Порочные | страница 58



Нет.

Я еще ниже нагибаюсь над Артом, почти касаюсь носом его волос. Дышу им. Часто, коротко. Мне надо сосредоточиться на нем. Только на нем, потому что именно с ним что-то не так. Что-то…

Опять адреналин и серотонин, снова правое полушарие и писк тонометра, отрывистый, гулкий, как стаккато на западающих клавишах, только где-то… где-то не в этой реальности.

Еще один глубокий, тягучий вдох. Специально медленный, нарочито медленный, чтобы разобрать каждый оттенок, чтобы разложить их на составляющие, чтобы понять.

Волк пробивает себе путь наружу, медленно проникает в кровь, делая ее темнее, заставляя двигаться в тканях медленнее, в мышцы — увеличивая и растягивая, вынуждая напрягаться, рваться, меняться. Хрящевые ткани, органы, кожа, волосы.
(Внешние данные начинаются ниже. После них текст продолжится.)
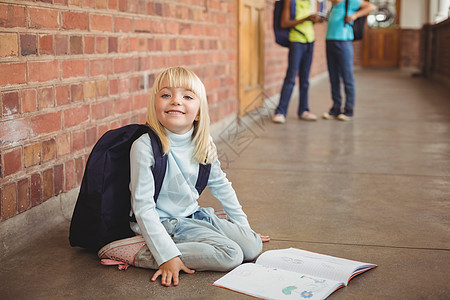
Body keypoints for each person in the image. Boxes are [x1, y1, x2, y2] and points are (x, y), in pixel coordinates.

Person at [97, 67, 270, 287]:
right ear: (155, 105)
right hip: (164, 222)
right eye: (166, 95)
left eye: (187, 96)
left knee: (253, 245)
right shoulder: (145, 147)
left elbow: (221, 185)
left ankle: (198, 237)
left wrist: (243, 228)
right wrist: (167, 257)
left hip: (194, 216)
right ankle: (139, 251)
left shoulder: (204, 143)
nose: (176, 101)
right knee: (231, 255)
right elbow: (143, 208)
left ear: (198, 112)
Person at [322, 0, 375, 121]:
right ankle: (335, 108)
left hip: (344, 42)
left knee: (347, 77)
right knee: (333, 77)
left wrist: (355, 15)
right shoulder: (332, 6)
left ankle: (348, 110)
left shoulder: (350, 1)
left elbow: (371, 7)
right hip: (330, 41)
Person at [273, 0, 322, 124]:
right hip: (296, 41)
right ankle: (280, 111)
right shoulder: (290, 1)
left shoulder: (311, 2)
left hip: (310, 41)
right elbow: (284, 23)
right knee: (291, 77)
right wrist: (306, 18)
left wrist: (315, 19)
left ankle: (304, 110)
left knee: (305, 79)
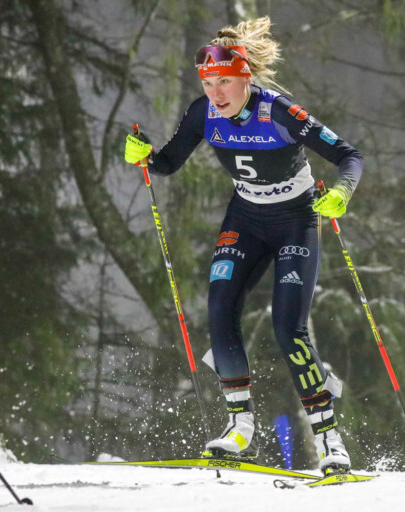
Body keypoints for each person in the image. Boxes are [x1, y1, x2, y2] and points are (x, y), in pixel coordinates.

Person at [123, 17, 363, 475]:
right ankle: (240, 429)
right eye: (209, 82)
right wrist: (145, 157)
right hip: (246, 219)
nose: (216, 93)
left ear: (245, 78)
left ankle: (331, 440)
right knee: (219, 309)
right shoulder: (203, 112)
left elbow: (349, 155)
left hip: (295, 220)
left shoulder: (279, 111)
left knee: (289, 329)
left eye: (225, 82)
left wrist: (341, 194)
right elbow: (168, 162)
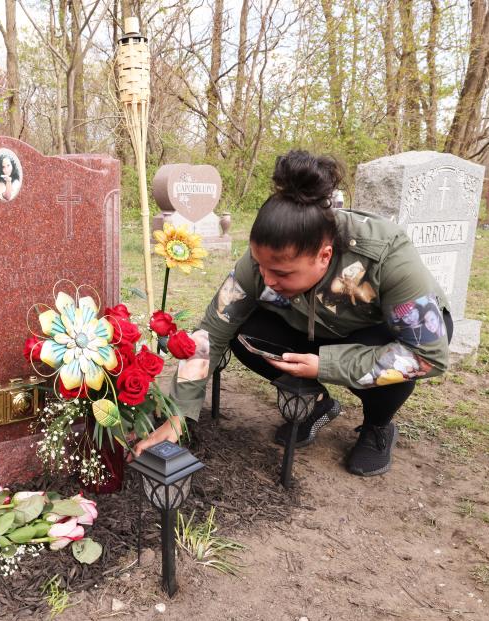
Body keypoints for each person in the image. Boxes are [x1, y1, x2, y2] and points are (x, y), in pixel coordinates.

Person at [134, 150, 453, 477]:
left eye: (282, 274)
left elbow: (425, 353)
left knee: (397, 360)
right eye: (261, 267)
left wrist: (326, 365)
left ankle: (377, 426)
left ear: (324, 256)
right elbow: (213, 332)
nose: (268, 280)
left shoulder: (386, 255)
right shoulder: (269, 257)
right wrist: (179, 415)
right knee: (244, 332)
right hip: (311, 328)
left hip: (376, 333)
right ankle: (316, 405)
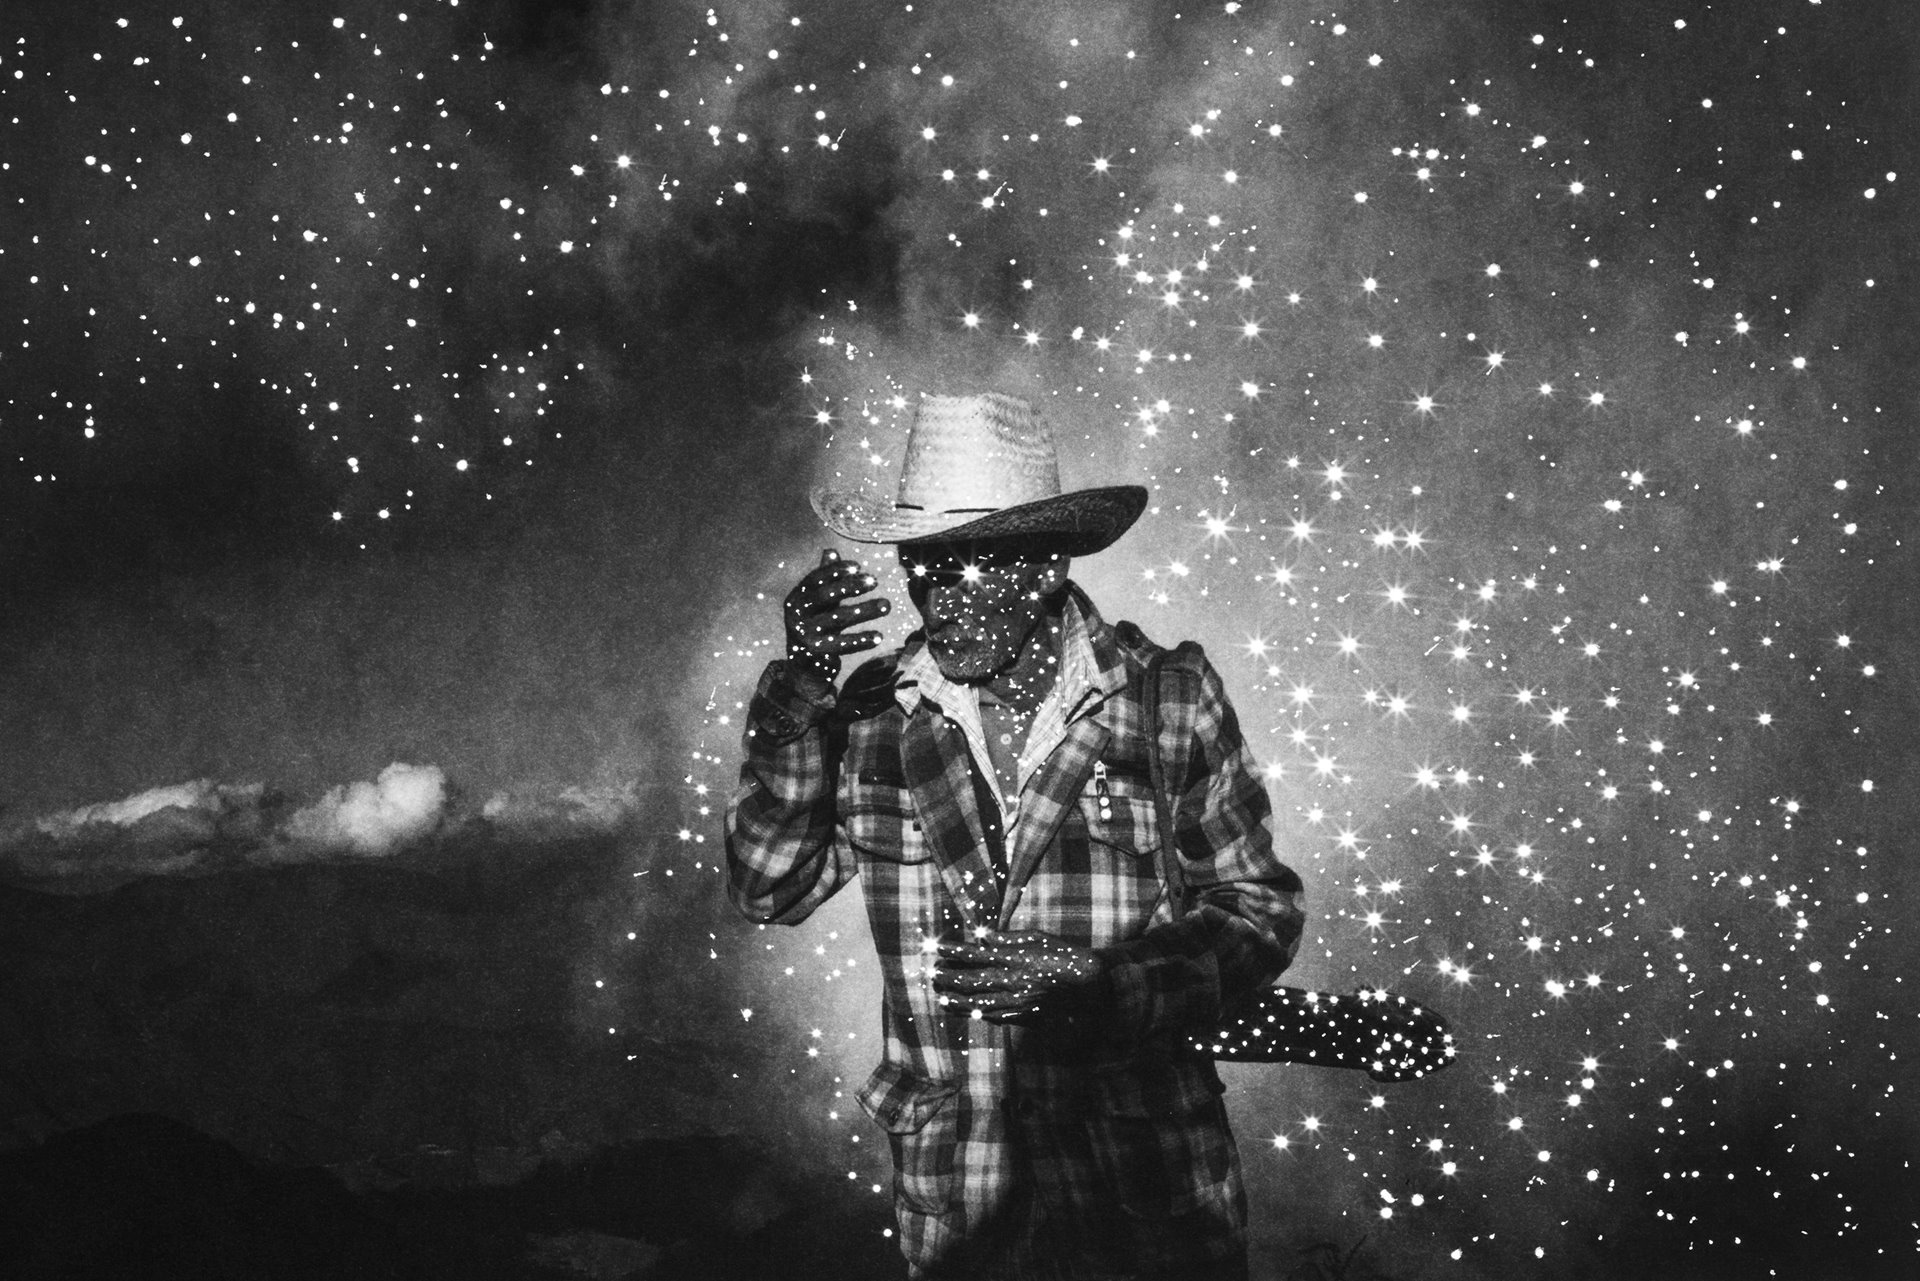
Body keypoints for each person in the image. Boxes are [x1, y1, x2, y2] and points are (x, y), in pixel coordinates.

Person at [725, 392, 1306, 1280]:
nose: (934, 597)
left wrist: (1103, 983)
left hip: (1146, 1198)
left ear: (1043, 565)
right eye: (923, 566)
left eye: (967, 566)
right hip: (964, 1204)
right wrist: (801, 690)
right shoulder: (875, 715)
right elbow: (769, 887)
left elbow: (1258, 911)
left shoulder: (1167, 699)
Зверь почти во всем теле, в каждой клетке, в каждом капилляре, в каждом нерве, еще миг — и изменения, пока только внутренние, начнут проявляться снаружи.

Арт дергается и хрипит. Звенят… Тяжело и протяжно звенят цепи, отражаясь длинным эхо от стен пустого подвала, будто напоминая, для чего все это, заставляя вспомнить, что обращение до конца так и не случится.

Арт бьется все сильнее, пахнет кровью, что-то трещит и скрипит, слышится глухой рык Джефферсона, какие-то обрывки слов, сквозь этот рык, или вместе с ним, или вместо него…

Я медленно открываю глаза, соображаю плохо, вижу еще хуже, ориентируюсь в пространстве почти на одних инстинктах.

И Арт, и Марк — лишь размытые пятна.

Я медленно отрываю едва ли не обожженные пальцы от виска Колдера, хлопаю ладонью рядом с собой в поисках шприца, приготовленной ваты с антисептиком.

Это глупо — антисептик — потому что я все равно без перчаток, мы в старом засранном подвале, Арт на полу… Но перфекционист во мне требовал сделать хотя бы что-то, хотя бы попытаться. Иногда его голос невыносим, иногда его чертовски сложно задушить.

Зверь так близко… шевелится практически под кожей. Совсем-совсем рядом.

Игла легко входит в напряженную руку, вена видна так отчетливо, будто прорвала кожу, и кровь кажется почти черной.

И как только это происходит, Колдер начинает рваться, выгибается, мечется, подскакивает.

— Держи. Его, — отрывисто, чужим голосом, снова почти приказ альфе. — Три шприца, — хрипло, как туберкулезник.

Арт пытается сбросить с себя мои руки, его когти прорывают мою кожу. Боль на миг обжигает, и лишь усилием воли я все еще смотрю, что творится у него внутри, что происходит с его организмом.

Джефферсон наваливается на друга, придавливает его собой к полу, смотрит на меня. Я не понимаю всего того, что сейчас во взгляде мужчины, только качаю головой. Очень медленно, потому что тело не способно на быстрые движения и реакции. Потому что мозг слишком занят.